Toward that end, he met and talked with as many musicians as possible, elevating himself from fan to friend.
In his teaching and on his radio shows, he tried to convey as much as of what he had learned as possible, a determination that caused some radio listeners to shake their heads. He acknowledged in interviews that he was capable of doing a 15-minute introduction to a five-minute piece of music, but he did not apologize for providing information that he felt the academic and even the music worlds had too often shamefully ignored.
Given that premise, it’s hardly surprising that his radio career played out primarily on non-commercial stations: WKCR, WNYC in New York and WBGO in Newark. He went where he could play jazz, and not the kind of lite jazz — think Kenny G — that occasionally gets a foothold on commercial stations.
No, he saw radio as a medium where he could illustrate precisely how and where how a Charlie Parker alto sax solo differed from a John Coltrane alto sax solo. He had done his job if his listeners came away wanting to hear the music, not just understand its historical significance.
Toward that end, radio was a tool he admired and used.
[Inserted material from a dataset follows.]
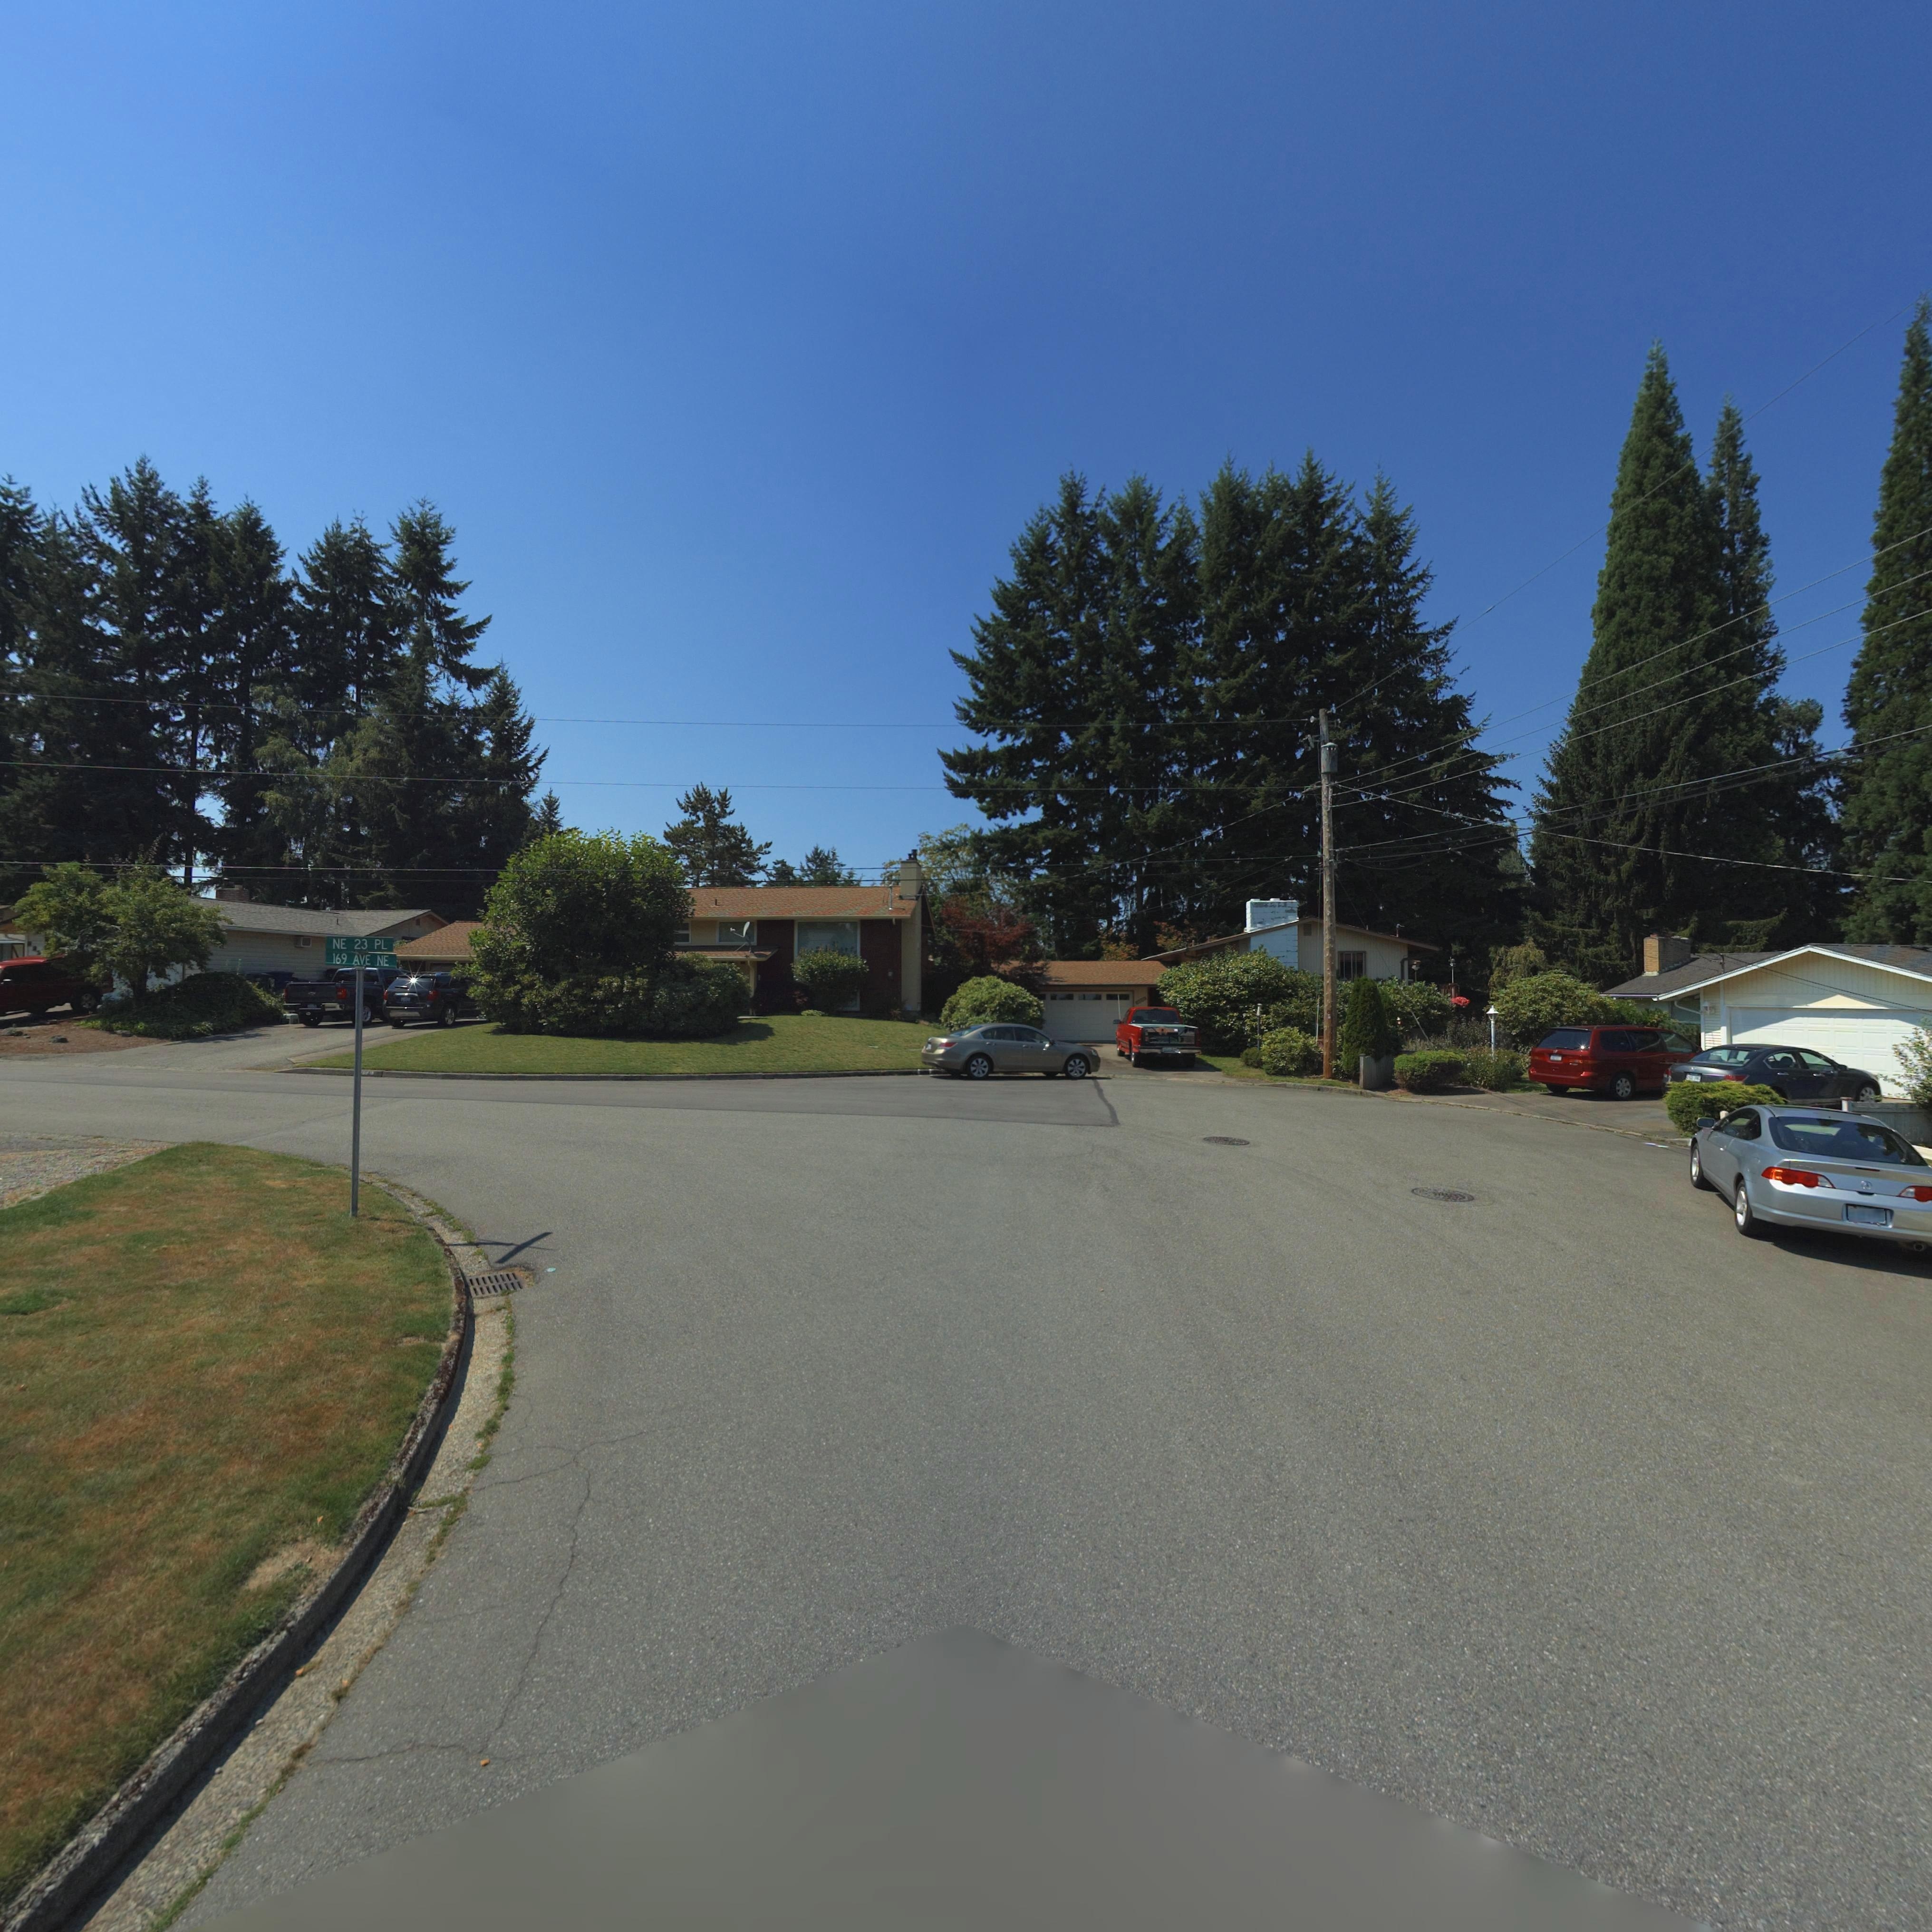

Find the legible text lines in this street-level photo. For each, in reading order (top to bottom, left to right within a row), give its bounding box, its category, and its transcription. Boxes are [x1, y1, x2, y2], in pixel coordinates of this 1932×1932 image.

[333, 938, 387, 949] StreetName: NE 23 PL
[332, 952, 389, 966] StreetName: 169 AVE NE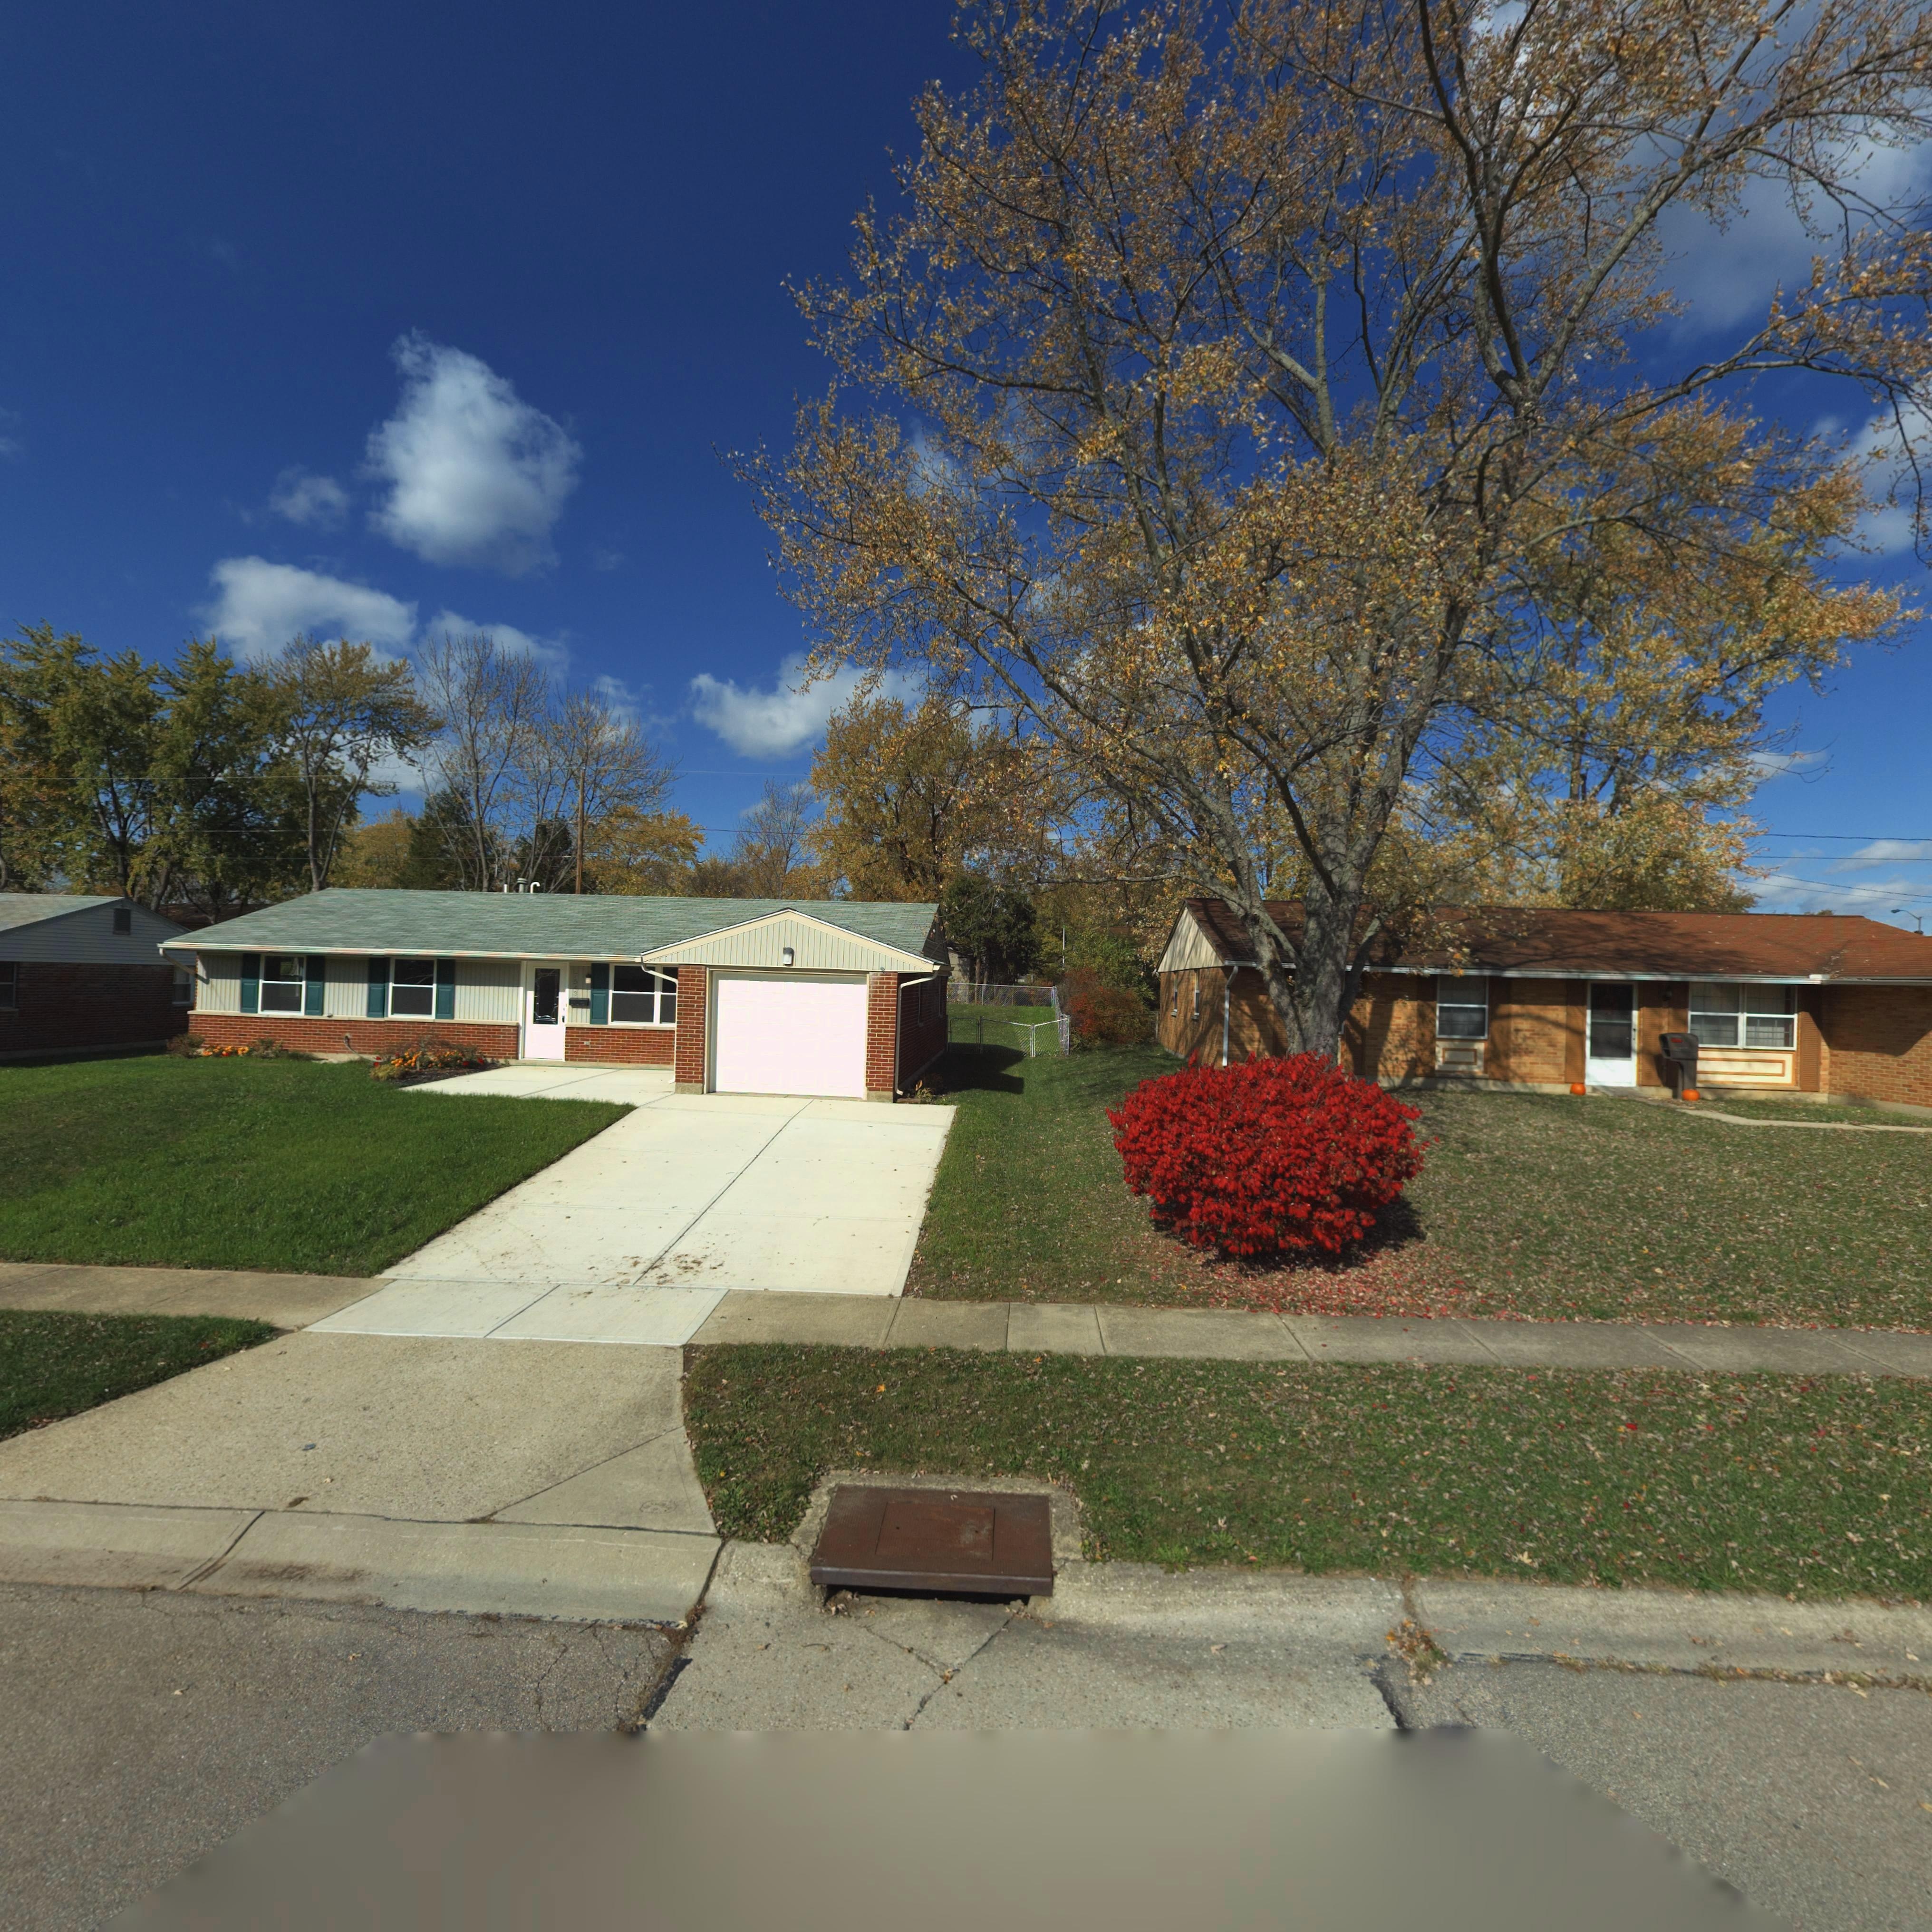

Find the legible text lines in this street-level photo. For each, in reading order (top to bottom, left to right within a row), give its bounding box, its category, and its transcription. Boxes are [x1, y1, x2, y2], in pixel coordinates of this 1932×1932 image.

On the morning of Sept. 11, 2001, Schaap was hosting “Bird Flight” on WKCR when New York stopped.
“I was playing a particularly rare fielding recording that Parker made in Chicago on Feb. 28, 1943,” Schaap said. “Our power went out at 9:03 a.m. and we went off the air at 9:04.”
What happened, of course, is that WKCR’s transmitter, like those of many New York radio stations, was located on top of the World Trade Center and went down with the towers.
Schaap spent the rest of Sept. 11 at WKCR’s studio, using his electronic and tech skills to find some way to get WKCR back on the air. Not for his show, he said, but because radio was going to be a vital medium for many people in the New York area on that day and in its aftermath.
He talked about the technical challenge of wiring up any kind of improvised transmitter, and the broader issue of seeking a waiver from the FCC to utilize a temporary transmitter from another site.
“I know it’s a small thing in the greater scheme,” he said, but it was something he could do and radio could do on a day when everyone wanted to do something.
Phil Schaap never spoke to millions. He didn’t expect to. He identified what he loved and why it was worth loving. That’s a lot of something.